Le 14 mars, un prestigieux aréopage était réuni à l’Hôtel de Ville de Boulogne pour faire le point sur les projets en cours de la ZAC Seguin Rives de Seine.

« Je suis fier d’être ainsi entouré » a déclaré en préambule le maire de Boulogne-Billancourt, Pierre-Christophe Baguet, avant de présenter les personnalités qui l’entouraient.

ZAC Seguin Rives de Seine

Une imposante tribune réunie autour du maire

En ce 14 mars, Patrick Devedjian, président du Conseil départemental du 92, Jean de Gastines, l’un des architectes de la Cité musicale, Isabelle Rivière, directrice des relations institutionnelles de la Société du Grand Paris, Jean-Marie Duthilleul, architecte de la gare du Pont de Sèvres, Philippe Zivkovik, président du Conseil de surveillance de BNP Paribas Real Estate, Dominique Perrault, architecte en charge du 57 Métal, Ignacio Prego, architecte et gendre de Dominique Vasconi, Jean-Pierre Duport, préfet honoraire, et Gauthier Mougin, adjoint à l’Urbanisme, étaient réunis à la tribune pour évoquer les projets en cours de la ZAC Seguin Rives de Seine, sur les ex-terrains Renault.
Au premier rang, Jean-Yves Durance, président de la CCI des Hauts de Seine, Bernard Gauducheau, président du Comité stratégique de la Société du Grand Paris, et un architecte des Bâtiments de France complétaient le plateau.

ZAC Seguin Rives de Seine

Les essais lumière de Citylight – CR P. C.

Après une courte présentation bien dans sa manière (cascade de chiffres astronomiques tel ce significatif « 1 milliard 150 millions d’investissements dans un rayon de 300 mètres, » comparaisons vertigineuses et remerciements d’usage), Pierre-Christophe Baguet a donné la parole aux participants pour évoquer les trois projets listés ce soir-là : la cité musicale sur l’île Seguin, le réaménagement du 57 Métal sur le Trapèze et la gare du Grand Paris Express au Pont de Sèvres. Il a également annoncé que les tours du Pont de Sèvres, City Light, rénovées par Dominique Perrault pour BNP Paribas Real Estate, seraient inaugurées le 30 mars et attendaient 3 500 salariés.

S’en est suivi un déroulé séduisant et efficace, en présence de quelque 800 personnes. Chaque intervention était minutée et bien rythmée, en général appuyée par un clip vidéo dynamique et la parole, fluide, circulait sans effort de l’un à l’autre.

La cité musicale livrée à la fin de  l’année

Patrick Devedjian est connu pour mener ses projets tambour battant. C’est de nouveau le cas avec la Cité musicale qui aura tenu le calendrier, à trois mois près. Bientôt, des visites de chantier seront organisées pour les Boulonnais.

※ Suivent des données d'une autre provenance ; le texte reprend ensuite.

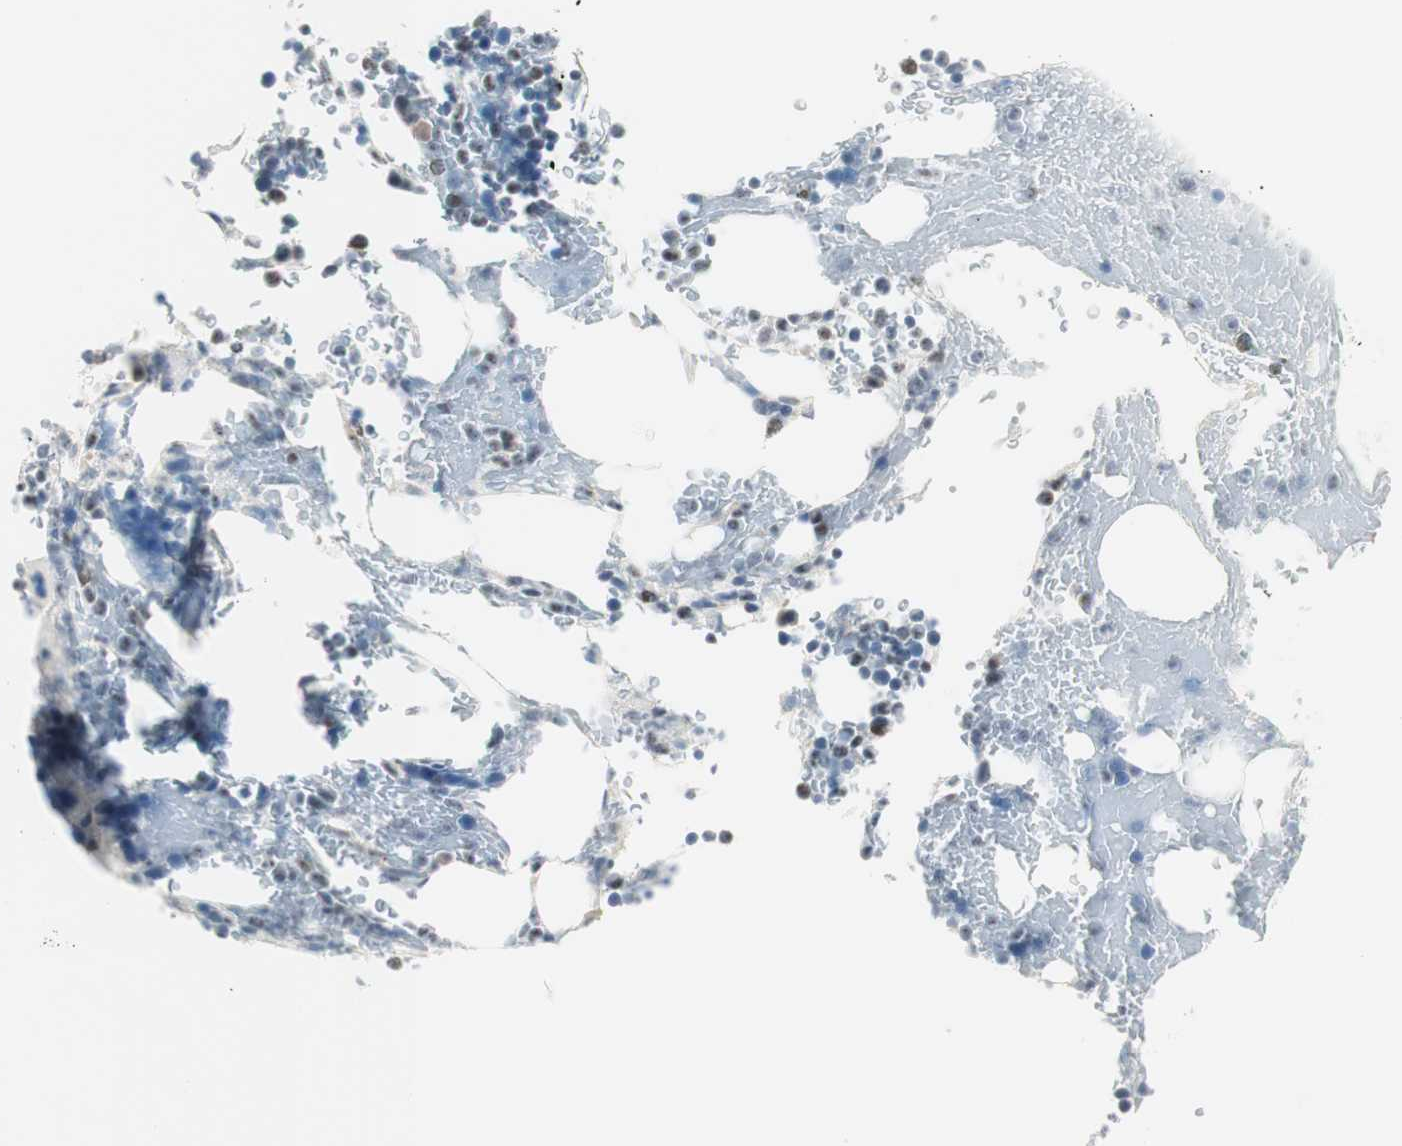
{"staining": {"intensity": "weak", "quantity": "<25%", "location": "nuclear"}, "tissue": "bone marrow", "cell_type": "Hematopoietic cells", "image_type": "normal", "snomed": [{"axis": "morphology", "description": "Normal tissue, NOS"}, {"axis": "topography", "description": "Bone marrow"}], "caption": "DAB immunohistochemical staining of normal bone marrow exhibits no significant staining in hematopoietic cells.", "gene": "HOXB13", "patient": {"sex": "female", "age": 73}}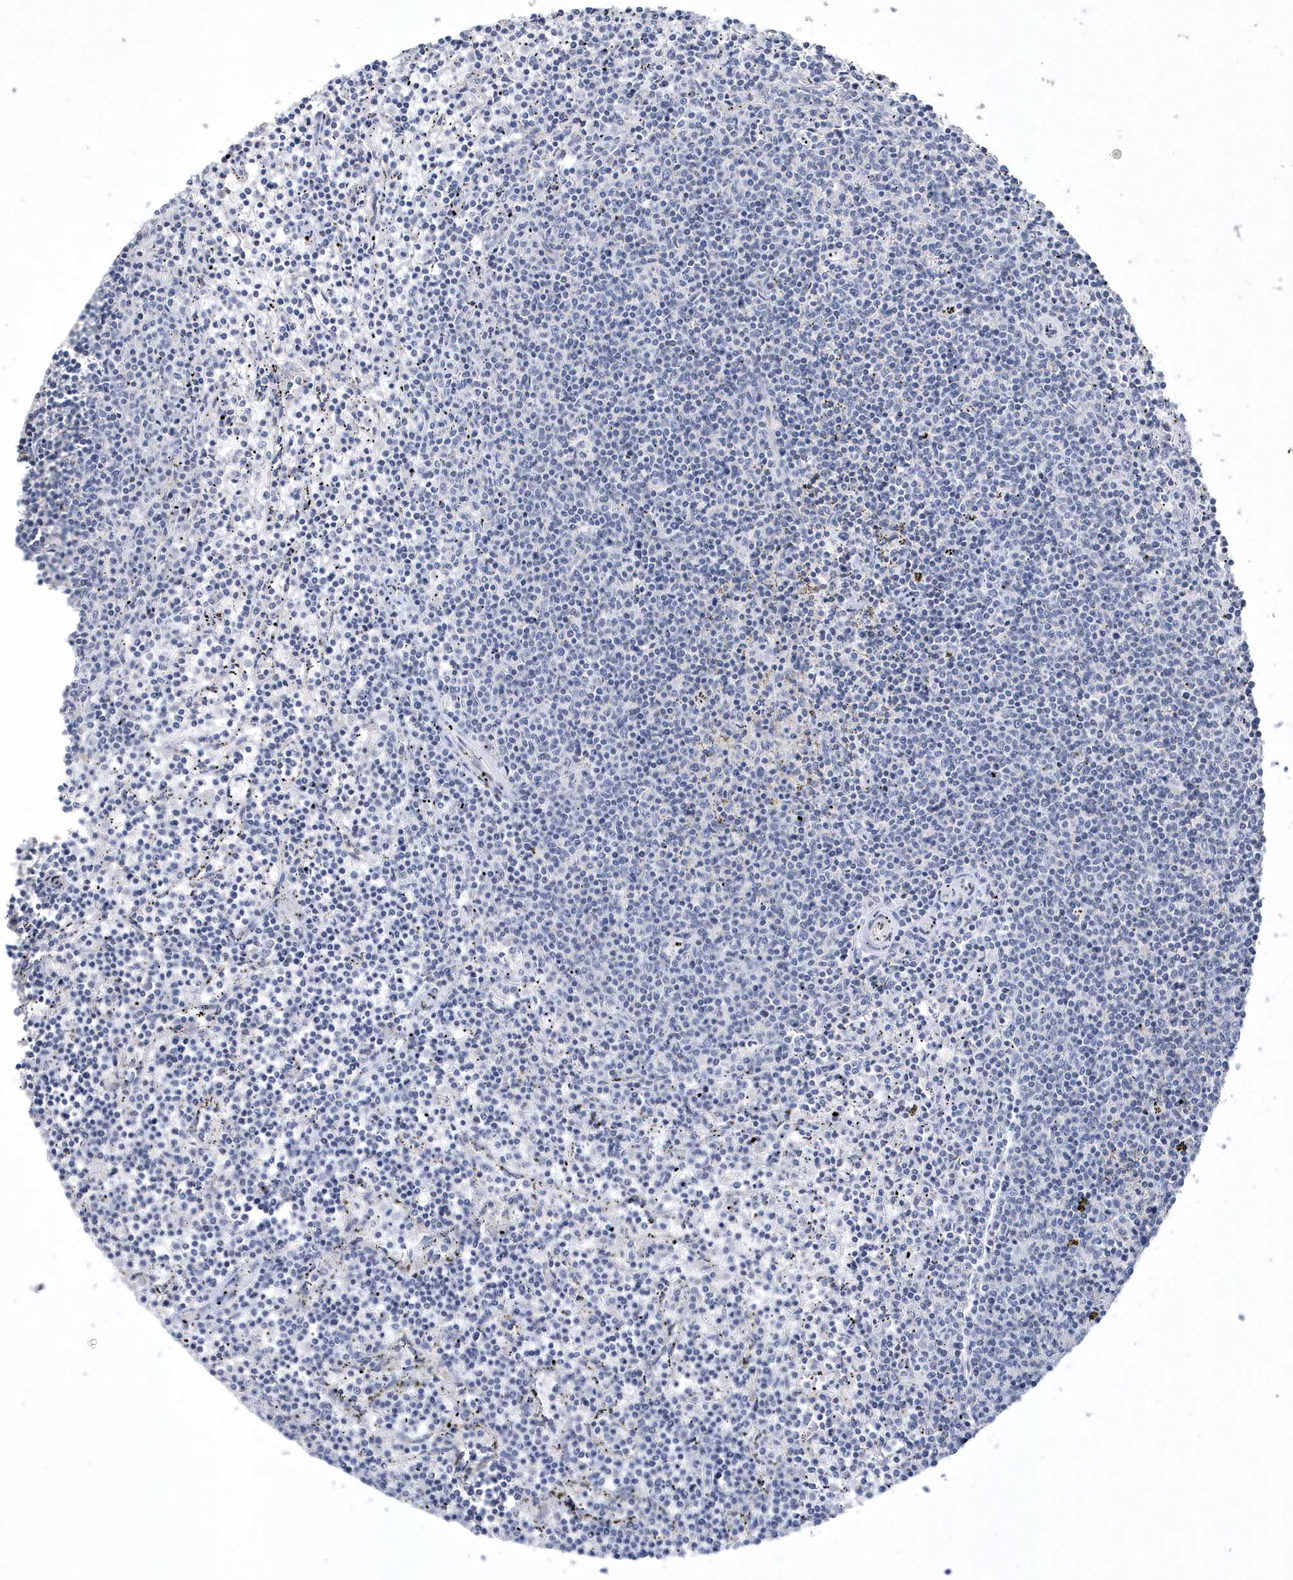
{"staining": {"intensity": "negative", "quantity": "none", "location": "none"}, "tissue": "lymphoma", "cell_type": "Tumor cells", "image_type": "cancer", "snomed": [{"axis": "morphology", "description": "Malignant lymphoma, non-Hodgkin's type, Low grade"}, {"axis": "topography", "description": "Spleen"}], "caption": "DAB (3,3'-diaminobenzidine) immunohistochemical staining of low-grade malignant lymphoma, non-Hodgkin's type reveals no significant staining in tumor cells.", "gene": "DGAT1", "patient": {"sex": "female", "age": 50}}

Le conseil départemental investit à Boulogne, et ce n’est pas fini : le nouveau musée Albert Kahn, en cours de construction, devrait être achevé d’ici un an et demi, et une grande piscine devrait venir compléter le centre nautique de l’île Monsieur. A proximité immédiate, le réaménagement de l’échangeur géant de Sèvres devrait permettre de valoriser la Manufacture, tandis que les quais de Seine, actuellement en friche pour une large part, seront aménagées, à raison de 4,2km en 18 mois, d’après Patrick Devedjian. Avant de céder la parole à Jean de Gastines, l’associé français de Shigeru Ban, le président du conseil départemental a eu un mot pour la future gare du Pont de Sèvres, depuis laquelle une passerelle devrait voler jusqu’à la Cité musicale. Il a salué le projet de Jean-Marie Duthilleul, qui a si bien tenu compte de cette connexion. « C’est un projet magnifique » a-t-il conclu.
Après avoir diffusé un extrait du clip de présentation « Naissance d’une voix, » Jean de Gastines est entré dans le détail de l’avancée des travaux, en s’appuyant sur une visite virtuelle, puis sur une visite aérienne du site. Le conseil départemental des Hauts de Seine en diffuse des extraits dans la vidéo ci-dessous et sur le site dédié au projet :


Cité musicale de l’île Seguin, avancée du… par e-bb

Une précision de l’architecte : la voile photovoltaïque et giratoire mesure 42 mètres de haut.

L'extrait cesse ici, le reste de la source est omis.